The characters from the animated series “Dragon Ball Z” – about a monkey-tailed young boy and a teenage girl who are in search of mystical dragon balls that grant any wish when brought together – shout “Genki dama!” when using a technique to generate a powerful energy sphere.

Outside of the show, genki-dama basically means “ball of energy”, a phrase not often used in real life in Japan. That didn’t stop Mr. Stemkowski, a digital marketing manager in New York, from shouting it out to his Japanese friends while raising his right hands like the main character Goku does in the series.

A balloon of “Dragon Ball” character Goku at Macy’s Thanksgiving Day Parade in Manhattan last year.


Photo:

SHANNON STAPLETON/REUTERS

One challenge for anime-obsessed students is to navigate real-life Japanese with words from their beloved anime, as 17-year-old Andy Puebla, from New Jersey, discovered.

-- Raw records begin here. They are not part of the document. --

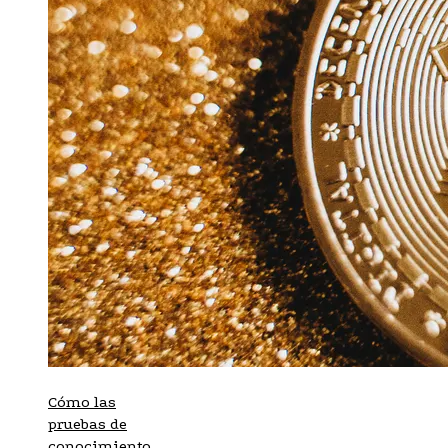
Cómo las
pruebas de
conocimiento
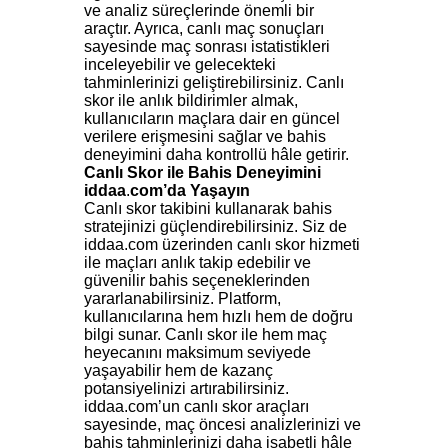
ve analiz süreçlerinde önemli bir
araçtır. Ayrıca, canlı maç sonuçları
sayesinde maç sonrası istatistikleri
inceleyebilir ve gelecekteki
tahminlerinizi geliştirebilirsiniz. Canlı
skor ile anlık bildirimler almak,
kullanıcıların maçlara dair en güncel
verilere erişmesini sağlar ve bahis
deneyimini daha kontrollü hâle getirir.
Canlı
Skor
ile
Bahis
Deneyimini
iddaa
.
com’da
Yaşayın
Canlı skor takibini kullanarak bahis
stratejinizi güçlendirebilirsiniz. Siz de
iddaa.com üzerinden canlı skor hizmeti
ile maçları anlık takip edebilir ve
güvenilir bahis seçeneklerinden
yararlanabilirsiniz. Platform,
kullanıcılarına hem hızlı hem de doğru
bilgi sunar. Canlı skor ile hem maç
heyecanını maksimum seviyede
yaşayabilir hem de kazanç
potansiyelinizi artırabilirsiniz.
iddaa.com’un canlı skor araçları
sayesinde, maç öncesi analizlerinizi ve
bahis tahminlerinizi daha isabetli hâle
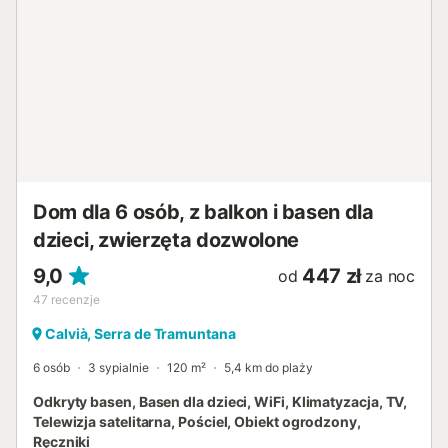
Dom dla 6 osób, z balkon i basen dla
dzieci, zwierzęta dozwolone
9,0
447 zł
od
za noc
47
recenzje
Calvià, Serra de Tramuntana
6 osób
3 sypialnie
120 m²
5,4 km do plaży
Odkryty basen, Basen dla dzieci, WiFi, Klimatyzacja, TV,
Telewizja satelitarna, Pościel, Obiekt ogrodzony,
Ręczniki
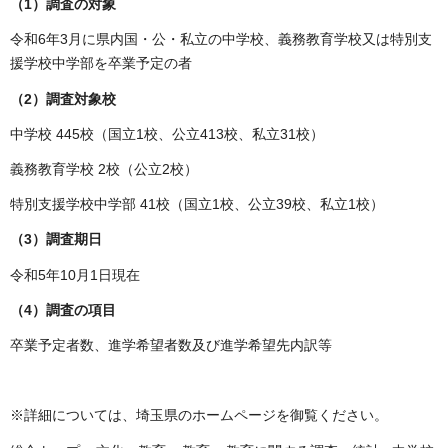
（1）調査の対象
令和6年3月に県内国・公・私立の中学校、義務教育学校又は特別支
援学校中学部を卒業予定の者
（2）調査対象校
中学校 445校（国立1校、公立413校、私立31校）
義務教育学校 2校（公立2校）
特別支援学校中学部 41校（国立1校、公立39校、私立1校）
（3）調査期日
令和5年10月1日現在
（4）調査の項目
卒業予定者数、進学希望者数及び進学希望先内訳等
※詳細については、埼玉県のホームページを御覧ください。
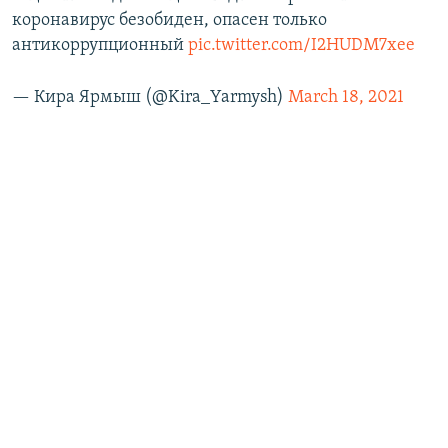
коронавирус безобиден, опасен только
антикоррупционный
pic.twitter.com/I2HUDM7xee
— Кира Ярмыш (@Kira_Yarmysh)
March 18, 2021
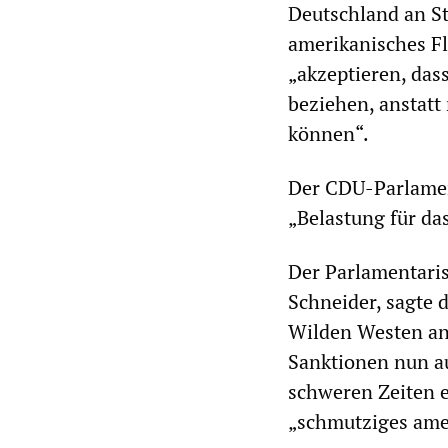
Deutschland an St
amerikanisches F
„akzeptieren, das
beziehen, anstatt 
können“.
Der CDU-Parlamen
„Belastung für da
Der Parlamentari
Schneider, sagte
Wilden Westen an
Sanktionen nun a
schweren Zeiten e
„schmutziges amer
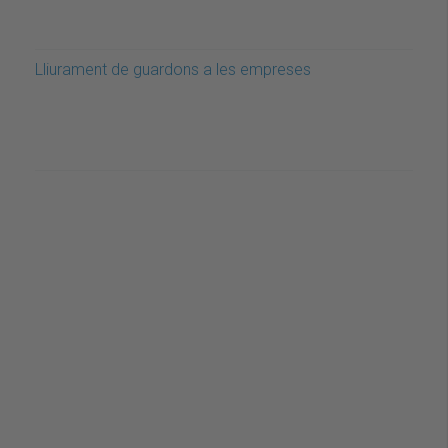
Lliurament de guardons a les empreses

He was thinking Okay simply meant “heartbeat” when he heard it in a Japanese animated romantic television comedy, “Girlfriend, Girlfriend”.

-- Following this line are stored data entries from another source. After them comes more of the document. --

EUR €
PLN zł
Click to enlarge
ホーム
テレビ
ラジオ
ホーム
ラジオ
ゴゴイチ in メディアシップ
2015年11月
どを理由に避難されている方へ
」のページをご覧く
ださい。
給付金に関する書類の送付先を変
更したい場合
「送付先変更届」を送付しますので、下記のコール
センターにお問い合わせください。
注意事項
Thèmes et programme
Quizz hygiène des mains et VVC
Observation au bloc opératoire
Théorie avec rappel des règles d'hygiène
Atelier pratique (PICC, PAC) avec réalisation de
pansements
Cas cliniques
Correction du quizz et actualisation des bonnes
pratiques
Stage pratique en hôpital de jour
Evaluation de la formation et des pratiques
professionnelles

He was close. Doki-doki is onomatopoeia for a beating heart – with anticipation, say, or fear. The technical term for heartbeat, he found, was the least amusing shinpaku.

Julian Murray, 24, started learning Japanese two years ago in hopes of figuring out what happened in an anime series, “Vivy -Fluorite Eye’s Song-“, even though he missed a subtitle. Mr Murray says he thinks the jokes and puns in the show’s subtitles – in which a singing autonomous artificial intelligence tries to save the world – and anime in general make more sense if we understand the language.

Mr. Murray, a parcel handler in Maryland, says he uses his language skills on apps to practice with Japanese friends. He found Japanese more difficult than expected because certain phrases he had learned from watching cartoons were not appropriate in polite conversation.

Kuso was a word he often heard anime characters use. He looked it up before using it and found it translated as “shit” and an expletive of the same meaning. He later saw in YouTube videos that the word was rude if addressed to others, and characters would often mutter it in low voices of frustration. He decided not to use kuso with other people.